Sprach's, schmierte ein leckeres Schmalzbrot und präsentierte es d.l.P. auf einem imaginären Silbertablett. Sie, zu meiner Überraschung, wies es dankend ab. "Aber wieso," fragte ich, "sowas habt ihr in Neuseeland doch bestimmt auch, oder? Gibt's doch in England und Schottland auch, bread and dripping, haben das die ersten weißen Siedler nicht mitgebracht?" "Naja," scharrte d.l.P. verlegen mit den Füßen, "schon. Aber das ißt eigentlich keiner mehr, außer, ahem... if you're poor.
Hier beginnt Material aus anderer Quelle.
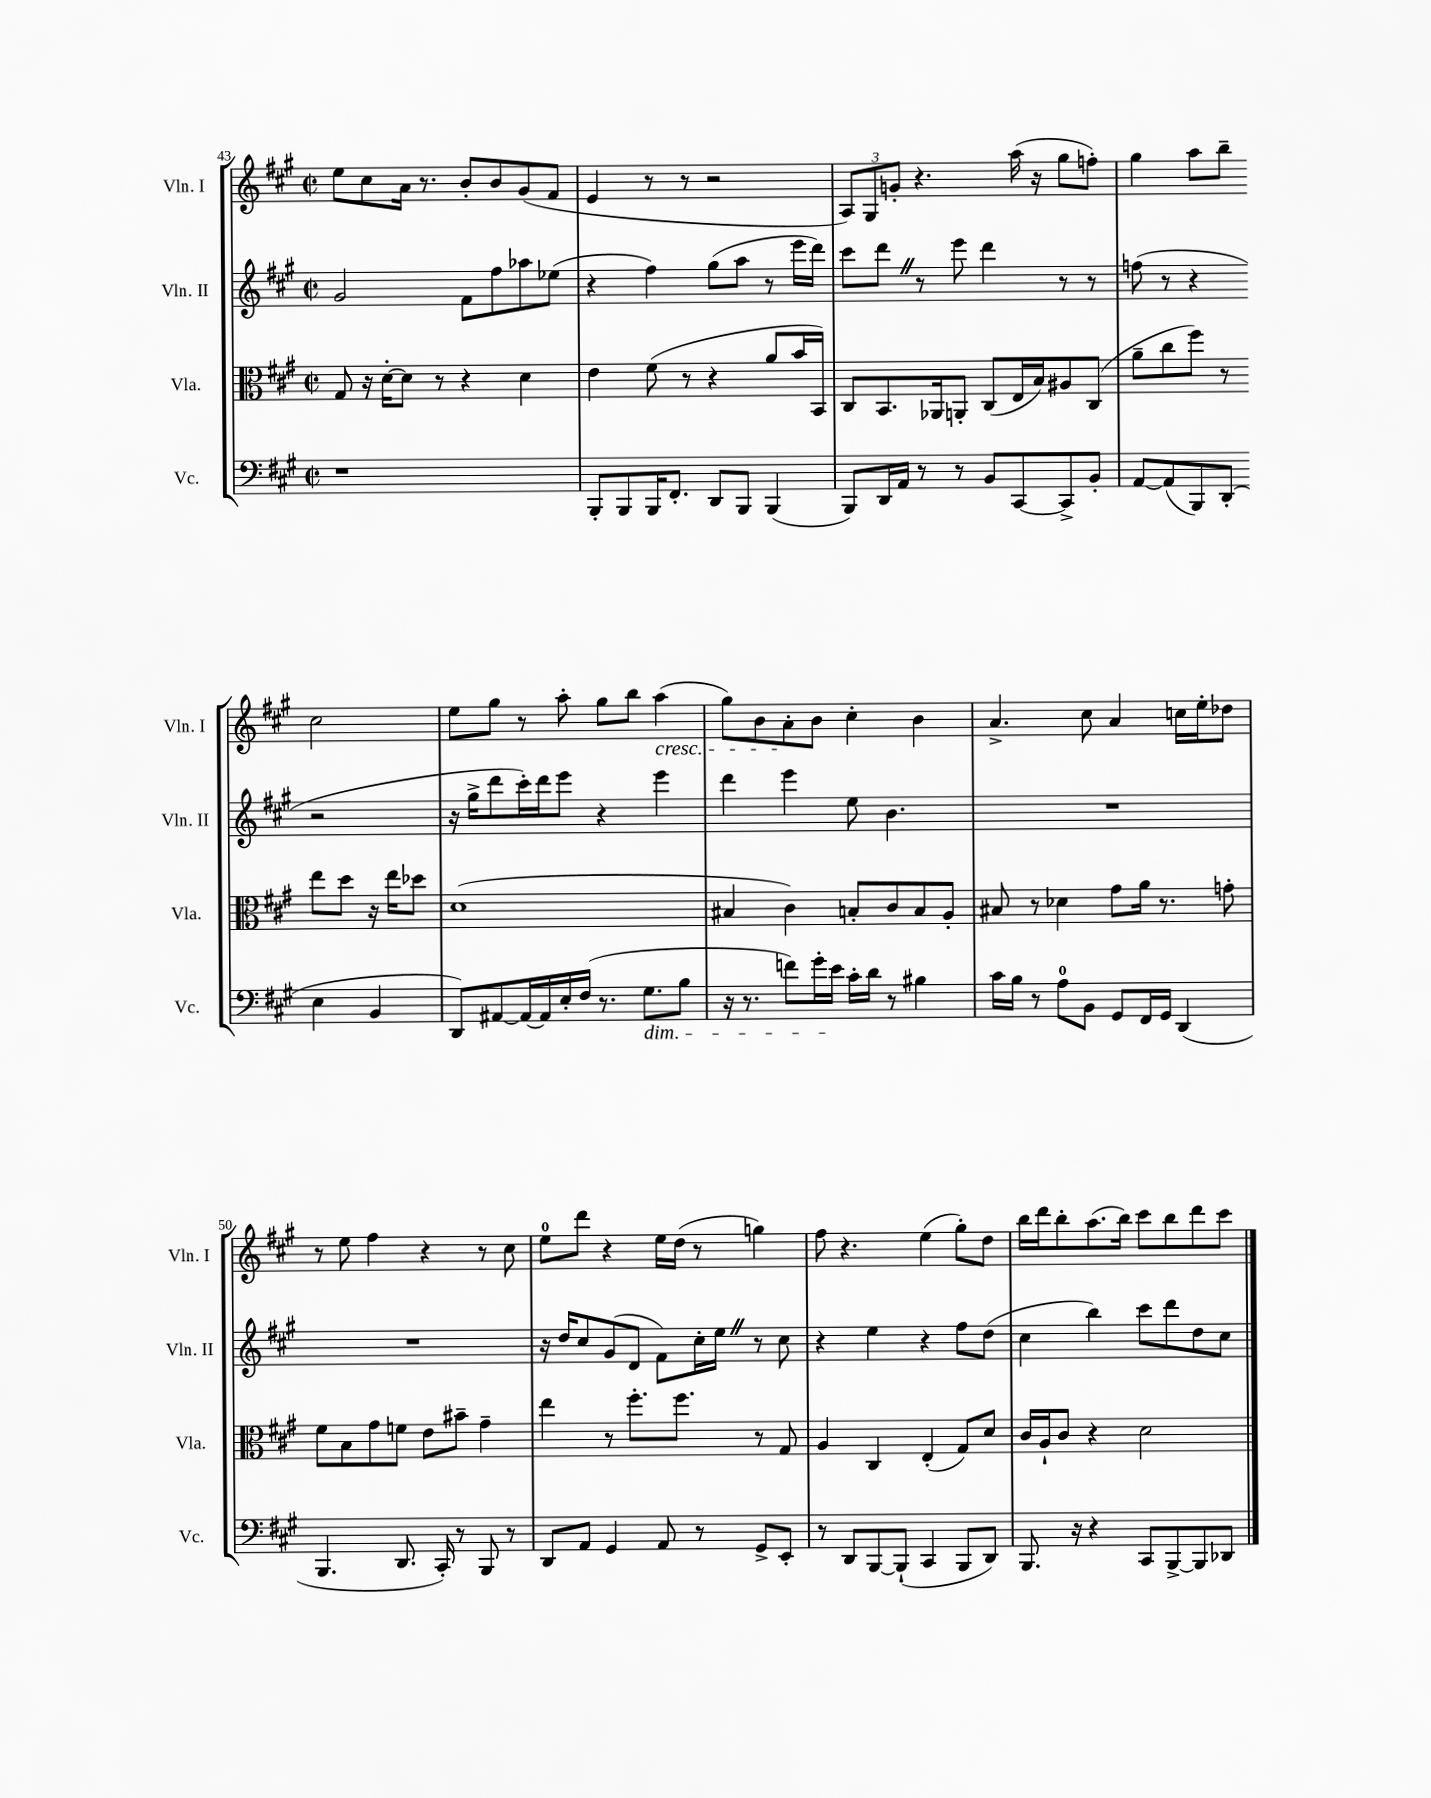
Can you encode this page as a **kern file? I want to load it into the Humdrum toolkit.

**kern	**kern	**kern	**kern
*part4	*part3	*part2	*part1
*staff4	*staff3	*staff2	*staff1
*I"Vc.	*I"Vla.	*I"Vln. II	*I"Vln. I
*I'Vc.	*I'Vla.	*I'Vln. II	*I'Vln. I
*clefF4	*clefC3	*clefG2	*clefG2
*k[f#c#g#]	*k[f#c#g#]	*k[f#c#g#]	*k[f#c#g#]
*M2/2	*M2/2	*M2/2	*M2/2
*met(c|)	*met(c|)	*met(c|)	*met(c|)
=43	=43	=43	=43
1r	8G#/	2g#/	8ee\L
.	16r	.	8cc#\
.	[16d'\KL	.	.
.	8d\J]	.	16a\Jk
.	.	.	8.r
.	8r	.	.
.	4r	8f#\L	8b'/L
.	.	8ff#\	8b/
.	4d\	8aa-X\	(8g#/
.	.	(8ee-X\J	8f#/J
=44	=44	=44	=44
8BBB'/L	4e\	4r	4e/
8BBB/	.	.	.
16BBB/K	(8f#\	4ff#\)	8r
8.FF#'/J	.	.	.
.	8r	.	8r
8DD/L	4r	(8gg#\L	2r
8BBB/J	.	8aa\J	.
(4BBB/	8a/L	8r	.
.	16b/L	16eee\LL	.
.	16BB/JJ)	16ddd\JJ)	.
=45	=45	=45	=45
8BBB/L)	8C#/L	8ccc#\L	12A/L)
.	.	.	12G#/
16DD/L	8.BB/	8dddZ\J	.
.	.	.	12gn'/J
16AA/JJ	.	.	.
8r	.	8r	4.r
.	16AA-X/k	.	.
8r	8AAn'/J	8eee\	.
8BB/L	(8C#/L	4ddd\	.
[8CC#/	16E/L	.	(16aa\
.	16B/J)	.	16r
8CC#^/]	8A#X/	8r	8gg#\L
8BB'/J	(8C#/J	8r	8ffn'\J)
=46	=46	=46	=46
[8AA/L	8a~\L	(8ffn\	4gg#\
(8AA/]	8cc#\	8r	.
8BBB/)	8ff#\J)	4r	8aa\L
(8DD'/J	8r	.	8bb~\J
4E\	8ee\L	2r	2cc#\
.	8dd\J	.	.
4BB/	16r	.	.
.	16ee\KL	.	.
.	8dd-X\J	.	.
!!LO:LB:g=z
=47	=47	=47	=47
8DD/L)	(1d	16r	8ee\L
.	.	16gg#^\KL	.
[8AA#X/	.	8ddd\	8gg#\J
16AA#/L_	.	16ccc#'\L)	8r
16AA#/]	.	16ddd\J	.
16E'/	.	8eee\J	8aa'\
(16F#/JJ	.	.	.
8.r	.	4r	8gg#\L
.	.	.	8bb\J
!LO:TX:b:i:t=dim.	!	!	!
8.G#\L	.	.	.
!	!	!	!LO:TX:b:i:t=cresc.
.	.	4eee\	(4aa\
8B\J	.	.	.
=48	=48	=48	=48
16r	4B#X/	4ddd\	8gg#\L)
8.r	.	.	.
.	.	.	8b\
8fn\L)	4c#\)	4eee\	8a'\
16g#'\L	.	.	8b\J
16e\JJ	.	.	.
16c#'\LL	8Bn'/L	8ee\	4cc#'\
16d\JJ	.	.	.
8r	8c#/	4.b\	.
4B#X\	8B/	.	4b\
.	8A'/J	.	.
=49	=49	=49	=49
16c#\LL	8B#X/	1r	4.a^/
16B\JJ	.	.	.
8r	8r	.	.
8A\L	4d-X\	.	.
8BB\J	.	.	8cc#\
8GG#/L	8g#\L	.	4a/
16FF#/L	16a\Jk	.	.
16GG#/JJ	8.r	.	.
(4DD/	.	.	16ccn\LL
.	.	.	16ee'\J
.	8gn'\	.	8dd-X\J
!!LO:LB:g=z
=50	=50	=50	=50
4.BBB/	8f#\L	1r	8r
.	8B\	.	8ee\
.	8g#\	.	4ff#\
8.DD/	8fn\J	.	.
.	8e\L	.	4r
16CC#'/)	.	.	.
8r	8b#X~\J	.	.
8BBB/	4g#~\	.	8r
8r	.	.	8cc#\
=51	=51	=51	=51
8DD/L	4ee\	16r	8ee\L
.	.	16dd/KL	.
8AA/J	.	8cc#/	8ddd\J
4GG#/	8r	(8g#/	4r
.	8.ff#'\L	8d/J	.
8AA/	.	8f#\L)	16ee\LL
.	8.ff#\J	.	(16dd\JJ
8r	.	16cc#'\L	8r
.	.	16eeZ\JJ	.
8GG#^/L	8r	8r	4ggn\)
8EE'/J	8G#/	8cc#\	.
=52	=52	=52	=52
8r	4A/	4r	8ff#\
8DD/L	.	.	4.r
[8BBB/	4C#/	4ee\	.
(8BBB`/J]	.	.	.
4CC#/	(4E'/	4r	(4ee\
8BBB/L	8G#/L)	8ff#\L	8gg#'\L)
8DD/J)	8d/J	(8dd\J	8dd\J
=53	=53	=53	=53
8.BBB/	16c#/LL	4cc#\	16bb\LL
.	16A`/J	.	16ddd\J
.	8c#/J	.	8bb'\
16r	.	.	.
4r	4r	4bb\)	(8.aa\
.	.	.	16bb\Jk)
8CC#/L	2d\	8ccc#\L	8ccc#\L
[8BBB^/	.	8ddd\	8bb\
8BBB/]	.	8dd\	8ddd\
8DD-X/J	.	8cc#\J	8ccc#\J
==	==	==	==
*-	*-	*-	*-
Und dann auch nicht...so." Sie wies mit weitausladender Handbewegung auf den Schmalzbottich, das Brot, das Lokal, mein Leben. Ich biß in mein Schmalzbrot.

Wenn d.l.P. und ich uns heute uzen und fragen, ob wir damals je Zweifel hatten, kommt d.l.P. regelmäßig mit dieser Geschichte an: "Als du da standst mit diesem Schmalzbrot... An die Musik konnt' ich mich gewöhnen, der Laden ging ja auch noch, aber dieses Zeugs - ich dachte: das kann eigentlich nicht gutgehen. Wer sowas ißt, kann kein guter Mensch sein." Dann grinsen wir und ich mach' uns ein Schmalzbrot. Inzwischen ist sie nämlich auf den Geschmack gekommen.